About 89% of the treated individuals showed one or more adverse events of praziquantel observed in study subjects included in this review. Similar high adverse events of praziquantel were reported from Brazil [53] and Uganda [54]. In contrast to our findings, a lower adverse event of praziquantel was reported elsewhere [43, 45, 50]. These differences might be associated with the difference in infection intensity, parasite, or host factors.

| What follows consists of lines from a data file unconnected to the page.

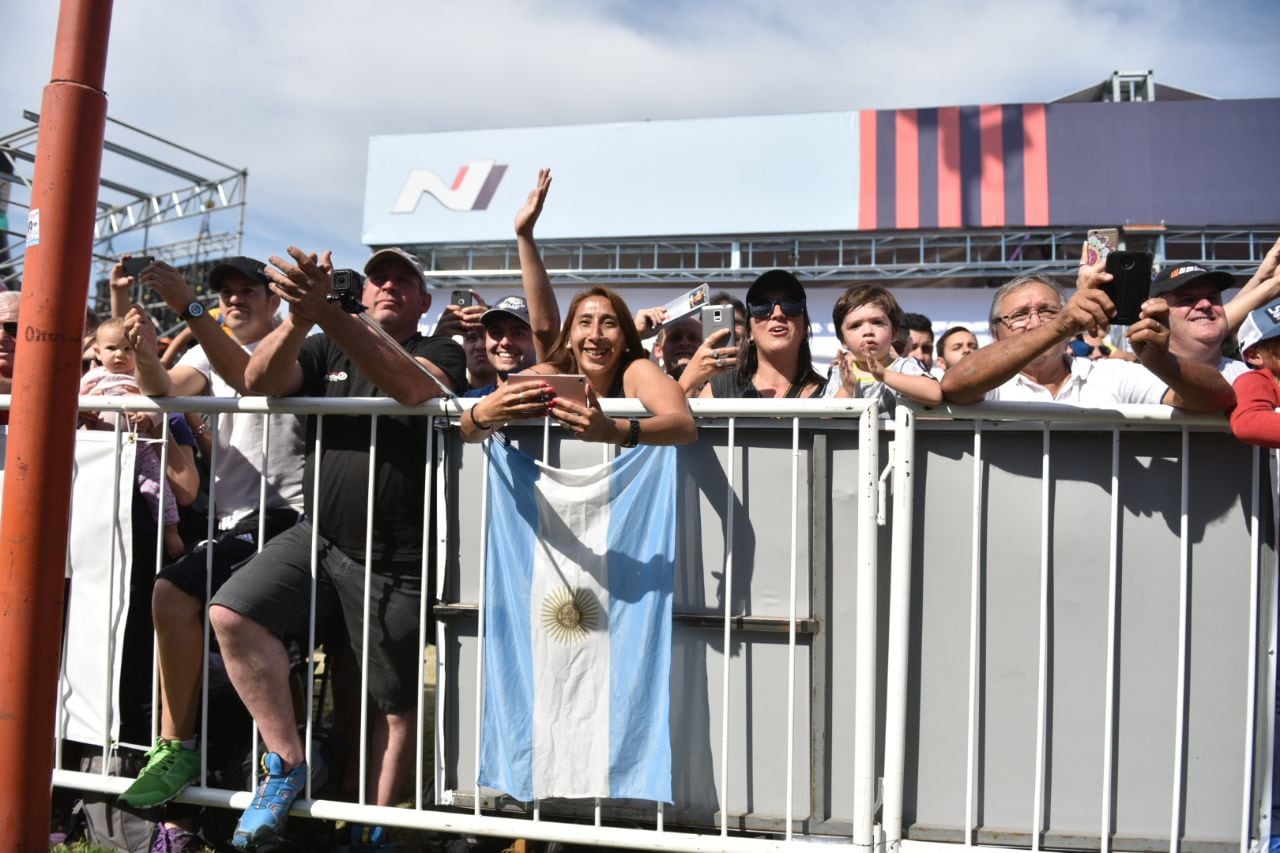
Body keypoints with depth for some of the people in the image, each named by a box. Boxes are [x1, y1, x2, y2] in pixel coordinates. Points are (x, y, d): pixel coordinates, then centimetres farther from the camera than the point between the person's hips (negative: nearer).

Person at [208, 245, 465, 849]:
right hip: (318, 537, 3)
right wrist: (300, 318, -28)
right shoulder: (326, 352, 12)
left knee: (395, 703, 4)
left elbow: (411, 386, -23)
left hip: (397, 562, -3)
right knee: (231, 613, -19)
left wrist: (324, 313, -36)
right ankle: (287, 763, -5)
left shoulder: (441, 354, 1)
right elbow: (260, 380, -6)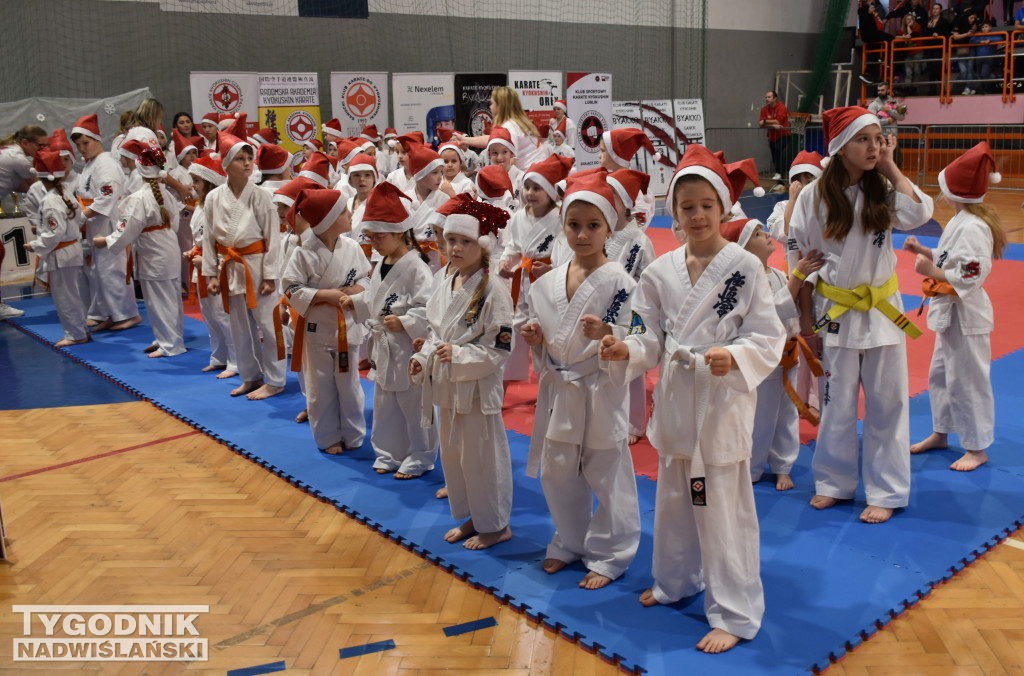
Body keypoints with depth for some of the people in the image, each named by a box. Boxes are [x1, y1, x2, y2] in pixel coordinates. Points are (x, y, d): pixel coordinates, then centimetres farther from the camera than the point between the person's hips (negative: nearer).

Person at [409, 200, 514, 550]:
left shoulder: (493, 291, -16)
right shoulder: (445, 287, 7)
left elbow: (500, 348, -17)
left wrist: (459, 355, -25)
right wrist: (423, 358, 1)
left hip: (478, 387, -8)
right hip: (447, 386, 8)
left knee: (482, 454, 2)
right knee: (452, 453, 17)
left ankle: (496, 524, 20)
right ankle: (472, 517, 34)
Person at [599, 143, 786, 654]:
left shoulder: (746, 268, -10)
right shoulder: (661, 271, 2)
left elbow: (768, 339, -10)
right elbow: (653, 339, 6)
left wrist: (734, 357, -28)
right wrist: (627, 351, -14)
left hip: (723, 400, -5)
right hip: (674, 399, 5)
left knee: (723, 509, 2)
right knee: (673, 498, 21)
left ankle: (734, 614, 18)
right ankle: (677, 580, 44)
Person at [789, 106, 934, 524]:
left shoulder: (883, 191, 0)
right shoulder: (813, 197, -6)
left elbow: (918, 214, -20)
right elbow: (800, 259, -1)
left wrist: (891, 168, -12)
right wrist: (806, 316, -1)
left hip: (881, 309, 2)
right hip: (835, 312, -1)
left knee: (887, 404, 7)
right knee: (836, 405, 10)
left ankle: (886, 492, 20)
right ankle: (835, 482, 28)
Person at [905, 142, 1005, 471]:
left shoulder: (973, 227, -23)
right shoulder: (960, 221, 8)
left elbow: (972, 275, -27)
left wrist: (933, 272, -20)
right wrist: (923, 251, 7)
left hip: (965, 314, -11)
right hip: (949, 311, 11)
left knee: (967, 381, 0)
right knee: (941, 374, 21)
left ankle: (977, 448, 13)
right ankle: (941, 432, 37)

5. Limitation of the Study
This meta-analysis summarized the praziquantel efficacy studies carried out in the country and produced pooled cure rates and egg reduction rates. Nevertheless, it has some limitations. First, the studies included in this meta-analysis lack a control group or individuals taking a placebo during the intervention time. This makes it is impossible to calculate risk ratio (RR) or relative risk. Therefore, we were forced to use the cure rate rather than the risk ratio. Second, the studies eligible for this meta-analysis used different parasitological methods (Kato-Katz, urine filtration, and formol-ether concentration). These methods have different sensitivity and specificity that may affect the outcome of praziquantel efficacy. It is known that Kato-Katz and urine filtration methods are needed for the diagnosis of S. mansoni and S. haematobium infection, respectively. Third, egg reduction rate was not available in all articles included in this meta-analysis. Fourth, the adverse side effects of praziquantel were not reported from all eligible articles for this study.
6. Conclusion
This systematic review and meta-analysis revealed that praziquantel is still an effective drug for the treatment of human schistosomiasis in Ethiopia. A single dose of 40 mg/kg praziquantel administration resulted in >90% in both cure and egg reduction rates in Ethiopia. Mild and transit adverse effects including abdominal pain/discomfort, headache, vomiting, diarrhea, bloody stool, nausea, and itching were consistently observed among individuals after receiving the treatment but resolved within 24 hours. This meta-analysis supports the use of a single dose of 40 mg/kg praziquantel for the treatment of patients as well as for mass drug administration. Praziquantel treatment should be supported by environmental sanitation and proper health education for effective control and elimination of human schistosomiasis in Ethiopia.
Acknowledgments
The authors would like to thank all of the authors of the eligible studies included in this systematic review and meta-analysis.
Abbreviations
- AEs:
Adverse events
- CI:
Confidence interval
- CR:
Cure rate
- DALYs:
Disability-adjusted life years
- ERR:
Egg reduction rate
- FECT:
Formalin-ether concentration technique
- I 2:
Inverse Variance Index
- MDA:
Mass drug administration
- NTD:
Neglected tropical diseases
- PRISMA:
Preferred Reporting Items for Systematic Reviews and Meta-Analysis
- RR:
Risk ratio
- SNNP:
South Nations and Nationalities Peoples
- WHO:
World Health Organization.
Data Availability
All data are included within the manuscript.
Conflicts of Interest
The authors declare that there are no conflicts of interest.
Authors' Contributions
Tamirat Hailegebriel contributed to the design and conduct of the review, data analysis, interpretation of the findings, and drafting of the manuscript. Endalkachew Nibret and Abaineh Munshea contributed to drafting, reviewing, and editing the manuscript.